Uitspraak
GERECHTSHOF AMSTERDAM
1.Het geding in hoger beroep
2.Feiten
3.Beoordeling
in conventie
Gerechtshof Amsterdam
In deze zaak gaat het om een hoger beroep van [de man] tegen een vonnis van de rechtbank Noord-Holland, waarin is beslist dat de voormalige echtelijke woning van partijen verdeeld moet worden.
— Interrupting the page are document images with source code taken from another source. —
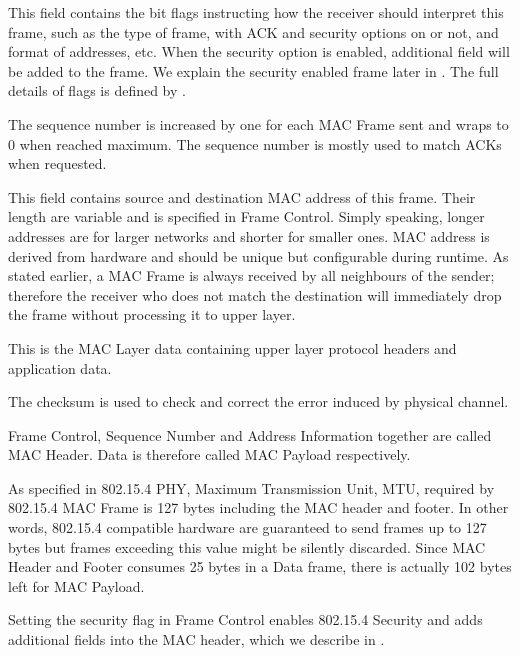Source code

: \begin{description}[style=nextline]
	\item[\textbf{Frame Control}]
	This field contains the bit flags instructing how the receiver should interpret this frame, such as the type of frame, with ACK and security options on or not, and format of addresses, etc. When the security option is enabled, additional field will be added to the frame. We explain the security enabled frame later in . The full details of flags is defined by \cite{802154}.
	
	\item[\textbf{Sequence Number}]
	The sequence number is increased by one for each MAC Frame sent and wraps to 0 when reached maximum. The sequence number is mostly used to match ACKs when requested.
	
	\item[\textbf{Address Information}]
	This field contains source and destination MAC address of this frame. Their length are variable and is specified in Frame Control. Simply speaking, longer addresses are for larger networks and shorter for smaller ones. MAC address is derived from hardware and should be unique but configurable during runtime. As stated earlier, a MAC Frame is always received by all neighbours of the sender; therefore the receiver who does not match the destination will immediately drop the frame without processing it to upper layer.
	
	\item[\textbf{Data}]
	This is the MAC Layer data containing upper layer protocol headers and application data.
	
	\item[\textbf{Frame Checksum}]
	The checksum is used to check and correct the error induced by physical channel.
\end{description}

Frame Control, Sequence Number and Address Information together are called MAC Header. Data is therefore called MAC Payload respectively. 

As specified in 802.15.4 PHY, Maximum Transmission Unit, MTU, required by 802.15.4 MAC Frame is 127 bytes including the MAC header and footer. In other words, 802.15.4 compatible hardware are guaranteed to send frames up to 127 bytes but frames exceeding this value might be silently discarded. Since MAC Header and Footer consumes 25 bytes in a Data frame, there is actually 102 bytes left for MAC Payload.

Setting the security flag in Frame Control enables 802.15.4 Security and adds additional fields into the MAC header, which we describe in .

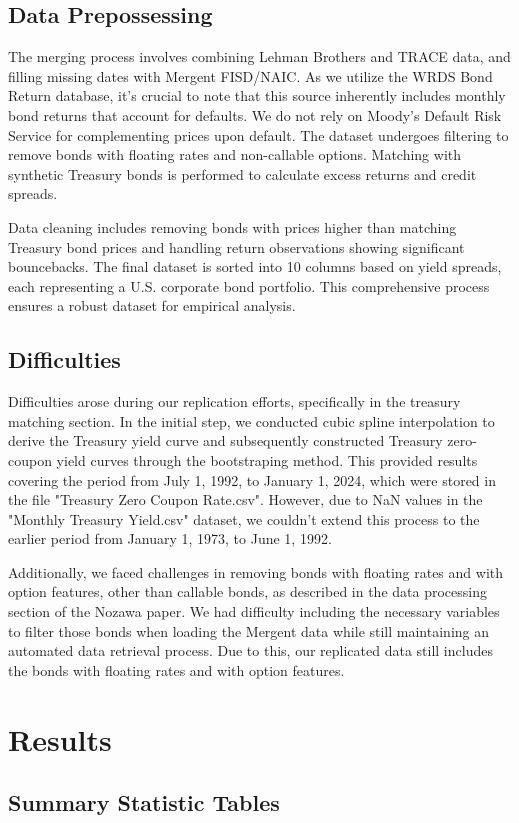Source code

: \documentclass{article}
\begin{document}
\subsection{Data Prepossessing}

The merging process involves combining Lehman Brothers and TRACE data, and filling missing dates with Mergent FISD/NAIC.  As we utilize the WRDS Bond Return database, it's crucial to note that this source inherently includes monthly bond returns that account for defaults. We do not rely on Moody's Default Risk Service for complementing prices upon default. The dataset undergoes filtering to remove bonds with floating rates and non-callable options. Matching with synthetic Treasury bonds is performed to calculate excess returns and credit spreads. 

Data cleaning includes removing bonds with prices higher than matching Treasury bond prices and handling return observations showing significant bouncebacks. The final dataset is sorted into 10 columns based on yield spreads, each representing a U.S. corporate bond portfolio. This comprehensive process ensures a robust dataset for empirical analysis. 

\subsection{Difficulties}

Difficulties arose during our replication efforts, specifically in the treasury matching section. In the initial step, we conducted cubic spline interpolation to derive the Treasury yield curve and subsequently constructed Treasury zero-coupon yield curves through the bootstraping method. This provided results covering the period from July 1, 1992, to January 1, 2024, which were stored in the file "Treasury Zero Coupon Rate.csv". However, due to NaN values in the "Monthly Treasury Yield.csv" dataset, we couldn't extend this process to the earlier period from January 1, 1973, to June 1, 1992. 

Additionally, we faced challenges in removing bonds with floating rates and with option features, other than callable bonds, as described in the data processing section of the Nozawa paper. We had difficulty including the necessary variables to filter those bonds when loading the Mergent data while still maintaining an automated data retrieval process. Due to this, our replicated data still includes the bonds with floating rates and with option features. 

\section{ Results}

\subsection{Summary Statistic Tables}




\end{document}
De rechtbank heeft [de man] de mogelijkheid geboden om de woning aan zich toe te delen, maar heeft ook bepaald dat als hij dit niet binnen drie maanden doet, de woning verkocht moet worden. [de man] heeft in hoger beroep tien grieven ingediend, maar het hof heeft geoordeeld dat hij niet-ontvankelijk is in zijn hoger beroep voor de grieven die betrekking hebben op de beslissingen van de rechtbank die in de plaats treden van een tot levering van een registergoed bestemde akte. Dit is gebaseerd op artikel 3:301 lid 2 BW, dat vereist dat hoger beroep binnen acht dagen na het instellen daarvan moet worden ingeschreven in het rechtsmiddelenregister. Het hof heeft de beslissingen van de rechtbank onder 5.2. tot en met 5.7. en 5.10. bekrachtigd, en [de man] veroordeeld in de kosten van het hoger beroep. Het hof onderschrijft de belangenafweging van de rechtbank tussen de belangen van [de vrouw] en [de man].